EXERCISE GOAL :: Report each line of the data below in which "Sachsen" appears.

··· DATA IN THIS EXERCISE

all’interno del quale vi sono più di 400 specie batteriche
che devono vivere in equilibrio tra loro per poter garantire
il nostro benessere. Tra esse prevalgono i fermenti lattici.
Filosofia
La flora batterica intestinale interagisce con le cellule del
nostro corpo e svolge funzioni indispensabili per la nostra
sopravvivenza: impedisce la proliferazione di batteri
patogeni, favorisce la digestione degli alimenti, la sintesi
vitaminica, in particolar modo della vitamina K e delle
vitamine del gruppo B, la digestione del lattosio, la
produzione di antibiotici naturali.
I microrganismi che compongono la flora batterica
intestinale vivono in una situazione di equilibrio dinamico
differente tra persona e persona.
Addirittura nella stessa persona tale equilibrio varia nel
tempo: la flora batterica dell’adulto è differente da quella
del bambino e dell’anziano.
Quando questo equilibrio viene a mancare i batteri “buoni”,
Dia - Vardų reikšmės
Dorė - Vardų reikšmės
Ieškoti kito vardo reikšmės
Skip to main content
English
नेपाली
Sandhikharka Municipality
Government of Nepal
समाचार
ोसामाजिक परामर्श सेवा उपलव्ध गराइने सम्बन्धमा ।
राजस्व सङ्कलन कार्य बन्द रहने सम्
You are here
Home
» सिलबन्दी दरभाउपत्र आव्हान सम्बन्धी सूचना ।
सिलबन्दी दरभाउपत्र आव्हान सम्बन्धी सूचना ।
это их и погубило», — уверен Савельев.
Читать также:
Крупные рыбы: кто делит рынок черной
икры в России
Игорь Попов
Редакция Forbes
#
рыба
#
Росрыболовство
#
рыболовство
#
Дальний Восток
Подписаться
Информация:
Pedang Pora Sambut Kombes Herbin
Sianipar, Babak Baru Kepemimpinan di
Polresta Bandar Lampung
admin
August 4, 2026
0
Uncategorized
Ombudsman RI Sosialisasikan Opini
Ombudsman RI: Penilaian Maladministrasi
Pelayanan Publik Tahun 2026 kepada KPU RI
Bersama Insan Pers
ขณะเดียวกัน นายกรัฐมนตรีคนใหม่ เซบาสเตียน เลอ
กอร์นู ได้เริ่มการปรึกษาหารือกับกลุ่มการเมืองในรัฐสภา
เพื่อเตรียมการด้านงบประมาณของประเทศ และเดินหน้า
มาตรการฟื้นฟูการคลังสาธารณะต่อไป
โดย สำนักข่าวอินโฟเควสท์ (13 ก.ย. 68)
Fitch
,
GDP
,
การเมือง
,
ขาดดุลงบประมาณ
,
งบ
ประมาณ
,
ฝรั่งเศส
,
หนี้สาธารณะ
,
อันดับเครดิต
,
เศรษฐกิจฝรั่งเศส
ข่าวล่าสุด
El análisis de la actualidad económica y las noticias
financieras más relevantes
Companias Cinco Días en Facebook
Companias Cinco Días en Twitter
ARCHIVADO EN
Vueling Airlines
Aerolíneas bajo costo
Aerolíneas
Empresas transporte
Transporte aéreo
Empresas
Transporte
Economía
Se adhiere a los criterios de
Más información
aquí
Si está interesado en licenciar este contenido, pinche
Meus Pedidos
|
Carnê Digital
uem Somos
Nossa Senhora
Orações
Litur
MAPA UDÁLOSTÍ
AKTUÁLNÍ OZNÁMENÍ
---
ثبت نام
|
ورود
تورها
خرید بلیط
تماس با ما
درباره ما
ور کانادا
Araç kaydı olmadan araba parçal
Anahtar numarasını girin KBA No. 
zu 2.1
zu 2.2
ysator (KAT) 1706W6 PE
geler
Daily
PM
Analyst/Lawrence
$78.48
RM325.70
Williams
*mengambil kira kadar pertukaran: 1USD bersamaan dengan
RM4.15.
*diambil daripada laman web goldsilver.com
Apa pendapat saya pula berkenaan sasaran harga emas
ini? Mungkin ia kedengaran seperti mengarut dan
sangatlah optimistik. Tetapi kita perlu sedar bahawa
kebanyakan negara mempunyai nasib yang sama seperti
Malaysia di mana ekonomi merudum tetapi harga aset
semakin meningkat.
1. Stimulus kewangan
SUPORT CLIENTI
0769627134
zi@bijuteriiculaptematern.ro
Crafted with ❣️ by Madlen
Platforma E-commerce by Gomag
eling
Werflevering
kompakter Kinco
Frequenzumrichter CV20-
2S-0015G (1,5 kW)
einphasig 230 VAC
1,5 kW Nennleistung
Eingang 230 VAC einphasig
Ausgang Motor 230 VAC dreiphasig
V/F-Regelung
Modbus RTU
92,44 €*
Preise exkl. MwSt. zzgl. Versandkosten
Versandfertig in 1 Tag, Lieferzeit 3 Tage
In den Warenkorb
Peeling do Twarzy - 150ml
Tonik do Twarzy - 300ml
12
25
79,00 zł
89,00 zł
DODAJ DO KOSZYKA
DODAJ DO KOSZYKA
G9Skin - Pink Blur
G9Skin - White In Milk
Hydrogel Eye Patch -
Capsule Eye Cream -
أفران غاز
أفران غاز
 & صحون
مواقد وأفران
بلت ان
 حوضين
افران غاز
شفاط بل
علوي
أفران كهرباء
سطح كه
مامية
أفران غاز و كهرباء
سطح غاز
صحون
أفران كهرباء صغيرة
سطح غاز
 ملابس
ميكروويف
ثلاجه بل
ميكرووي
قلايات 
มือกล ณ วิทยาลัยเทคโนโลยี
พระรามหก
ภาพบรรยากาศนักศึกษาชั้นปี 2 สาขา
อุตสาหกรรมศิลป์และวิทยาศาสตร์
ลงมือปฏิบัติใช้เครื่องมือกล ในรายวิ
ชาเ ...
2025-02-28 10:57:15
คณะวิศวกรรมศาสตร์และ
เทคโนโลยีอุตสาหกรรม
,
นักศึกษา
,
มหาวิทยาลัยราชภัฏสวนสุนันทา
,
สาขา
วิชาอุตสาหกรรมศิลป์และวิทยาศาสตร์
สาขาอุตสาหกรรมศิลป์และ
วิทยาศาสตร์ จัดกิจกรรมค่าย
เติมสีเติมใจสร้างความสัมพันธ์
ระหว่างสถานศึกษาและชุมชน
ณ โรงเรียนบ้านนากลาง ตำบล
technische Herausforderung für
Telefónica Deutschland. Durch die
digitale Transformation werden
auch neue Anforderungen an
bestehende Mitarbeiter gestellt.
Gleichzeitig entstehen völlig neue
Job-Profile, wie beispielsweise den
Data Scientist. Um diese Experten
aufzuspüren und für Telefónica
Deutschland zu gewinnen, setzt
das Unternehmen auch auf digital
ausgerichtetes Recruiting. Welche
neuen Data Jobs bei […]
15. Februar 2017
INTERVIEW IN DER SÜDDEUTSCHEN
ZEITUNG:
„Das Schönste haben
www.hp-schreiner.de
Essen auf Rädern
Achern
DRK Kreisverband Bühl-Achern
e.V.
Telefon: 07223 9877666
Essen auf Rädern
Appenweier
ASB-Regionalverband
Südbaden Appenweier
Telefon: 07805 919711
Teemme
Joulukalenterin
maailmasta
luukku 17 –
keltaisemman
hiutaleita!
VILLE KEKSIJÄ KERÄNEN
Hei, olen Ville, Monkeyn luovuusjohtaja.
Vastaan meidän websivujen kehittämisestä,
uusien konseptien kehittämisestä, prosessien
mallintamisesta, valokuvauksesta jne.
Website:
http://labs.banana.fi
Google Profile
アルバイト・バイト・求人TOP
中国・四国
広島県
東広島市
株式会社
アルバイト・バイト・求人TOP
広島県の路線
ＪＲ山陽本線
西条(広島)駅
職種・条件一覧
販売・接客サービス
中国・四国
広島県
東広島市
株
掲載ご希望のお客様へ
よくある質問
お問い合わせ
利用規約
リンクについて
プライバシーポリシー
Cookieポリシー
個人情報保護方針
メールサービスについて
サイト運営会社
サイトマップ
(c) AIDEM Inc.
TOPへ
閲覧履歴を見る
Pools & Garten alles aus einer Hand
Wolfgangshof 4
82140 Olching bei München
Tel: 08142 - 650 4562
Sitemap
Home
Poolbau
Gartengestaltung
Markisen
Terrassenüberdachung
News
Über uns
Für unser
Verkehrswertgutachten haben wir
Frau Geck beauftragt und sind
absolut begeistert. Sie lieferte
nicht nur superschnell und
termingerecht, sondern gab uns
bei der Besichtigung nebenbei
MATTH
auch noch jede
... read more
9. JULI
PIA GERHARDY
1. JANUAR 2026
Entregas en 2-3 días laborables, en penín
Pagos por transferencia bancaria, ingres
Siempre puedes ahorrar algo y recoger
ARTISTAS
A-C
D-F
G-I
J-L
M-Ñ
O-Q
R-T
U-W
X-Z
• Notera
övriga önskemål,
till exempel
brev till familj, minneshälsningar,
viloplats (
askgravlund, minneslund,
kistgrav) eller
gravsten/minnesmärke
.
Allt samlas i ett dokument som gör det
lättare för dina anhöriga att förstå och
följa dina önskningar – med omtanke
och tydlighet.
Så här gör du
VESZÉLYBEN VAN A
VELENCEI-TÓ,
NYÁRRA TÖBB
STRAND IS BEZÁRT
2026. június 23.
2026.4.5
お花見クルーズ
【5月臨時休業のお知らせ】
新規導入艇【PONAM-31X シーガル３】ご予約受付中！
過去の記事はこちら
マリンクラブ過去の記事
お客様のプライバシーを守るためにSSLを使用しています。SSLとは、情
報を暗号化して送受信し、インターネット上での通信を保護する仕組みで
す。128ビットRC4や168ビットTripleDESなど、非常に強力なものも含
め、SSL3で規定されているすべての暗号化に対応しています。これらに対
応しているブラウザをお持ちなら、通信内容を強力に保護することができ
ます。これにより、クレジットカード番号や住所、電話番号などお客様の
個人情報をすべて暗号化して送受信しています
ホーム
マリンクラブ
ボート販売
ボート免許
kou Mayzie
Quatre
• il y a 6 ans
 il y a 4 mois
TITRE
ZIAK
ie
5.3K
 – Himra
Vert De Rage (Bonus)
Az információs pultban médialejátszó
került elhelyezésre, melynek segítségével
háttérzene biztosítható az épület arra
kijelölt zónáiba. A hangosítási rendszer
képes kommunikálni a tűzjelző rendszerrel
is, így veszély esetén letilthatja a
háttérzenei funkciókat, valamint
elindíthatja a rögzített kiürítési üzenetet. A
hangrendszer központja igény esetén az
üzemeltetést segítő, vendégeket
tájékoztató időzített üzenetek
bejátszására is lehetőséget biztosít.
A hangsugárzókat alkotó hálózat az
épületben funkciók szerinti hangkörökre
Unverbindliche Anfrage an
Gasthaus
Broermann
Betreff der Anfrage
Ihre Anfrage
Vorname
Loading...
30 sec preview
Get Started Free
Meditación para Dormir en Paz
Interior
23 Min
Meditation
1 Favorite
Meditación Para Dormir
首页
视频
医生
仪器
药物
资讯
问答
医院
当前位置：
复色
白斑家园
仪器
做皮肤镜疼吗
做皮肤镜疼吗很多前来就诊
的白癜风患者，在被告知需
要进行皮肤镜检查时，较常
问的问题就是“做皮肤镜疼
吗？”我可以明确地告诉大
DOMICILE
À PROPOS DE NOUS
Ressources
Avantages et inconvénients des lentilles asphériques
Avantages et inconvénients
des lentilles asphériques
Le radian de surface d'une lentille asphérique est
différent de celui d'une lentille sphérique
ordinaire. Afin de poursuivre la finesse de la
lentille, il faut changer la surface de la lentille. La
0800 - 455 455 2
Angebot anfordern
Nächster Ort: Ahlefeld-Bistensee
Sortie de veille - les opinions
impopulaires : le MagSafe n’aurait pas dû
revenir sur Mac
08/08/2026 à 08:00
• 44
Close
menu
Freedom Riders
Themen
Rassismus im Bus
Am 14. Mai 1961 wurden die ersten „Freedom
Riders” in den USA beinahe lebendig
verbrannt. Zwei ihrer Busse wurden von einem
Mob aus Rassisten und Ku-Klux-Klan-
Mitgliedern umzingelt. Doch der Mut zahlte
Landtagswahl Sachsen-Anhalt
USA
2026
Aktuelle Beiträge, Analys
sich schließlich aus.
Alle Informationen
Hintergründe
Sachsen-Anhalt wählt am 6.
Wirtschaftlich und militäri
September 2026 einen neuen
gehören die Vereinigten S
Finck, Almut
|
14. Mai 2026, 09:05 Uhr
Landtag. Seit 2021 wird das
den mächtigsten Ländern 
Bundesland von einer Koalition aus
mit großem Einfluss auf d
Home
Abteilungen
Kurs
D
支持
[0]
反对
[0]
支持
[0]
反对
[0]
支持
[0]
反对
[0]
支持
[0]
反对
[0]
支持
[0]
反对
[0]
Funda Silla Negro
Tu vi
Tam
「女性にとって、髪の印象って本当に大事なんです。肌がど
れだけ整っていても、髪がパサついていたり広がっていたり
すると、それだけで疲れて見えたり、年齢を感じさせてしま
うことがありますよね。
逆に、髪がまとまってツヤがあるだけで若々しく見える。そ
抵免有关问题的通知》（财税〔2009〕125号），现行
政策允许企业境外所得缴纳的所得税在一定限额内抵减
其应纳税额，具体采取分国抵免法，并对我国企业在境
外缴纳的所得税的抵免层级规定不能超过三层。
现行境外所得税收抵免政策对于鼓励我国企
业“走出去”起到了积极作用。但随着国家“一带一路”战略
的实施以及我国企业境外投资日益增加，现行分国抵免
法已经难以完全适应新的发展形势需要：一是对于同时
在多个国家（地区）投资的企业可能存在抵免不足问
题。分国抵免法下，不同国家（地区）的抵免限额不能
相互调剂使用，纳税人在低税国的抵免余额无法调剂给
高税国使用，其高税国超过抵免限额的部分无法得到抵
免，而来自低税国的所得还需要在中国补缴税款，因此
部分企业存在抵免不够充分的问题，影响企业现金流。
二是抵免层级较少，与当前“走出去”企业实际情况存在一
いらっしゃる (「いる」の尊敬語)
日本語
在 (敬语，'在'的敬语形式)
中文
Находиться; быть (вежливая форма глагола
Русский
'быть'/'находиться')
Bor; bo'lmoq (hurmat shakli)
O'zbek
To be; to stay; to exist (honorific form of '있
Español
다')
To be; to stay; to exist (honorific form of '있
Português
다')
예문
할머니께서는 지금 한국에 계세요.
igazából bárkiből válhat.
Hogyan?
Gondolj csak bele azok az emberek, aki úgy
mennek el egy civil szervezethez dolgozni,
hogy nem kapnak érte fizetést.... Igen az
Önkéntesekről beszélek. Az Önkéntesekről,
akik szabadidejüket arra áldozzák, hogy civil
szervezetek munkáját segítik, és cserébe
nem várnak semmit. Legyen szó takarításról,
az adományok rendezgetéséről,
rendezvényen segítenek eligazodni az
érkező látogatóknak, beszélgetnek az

······

ANSWER BELOW ::
Landtagswahl Sachsen-Anhalt
Sachsen-Anhalt wählt am 6.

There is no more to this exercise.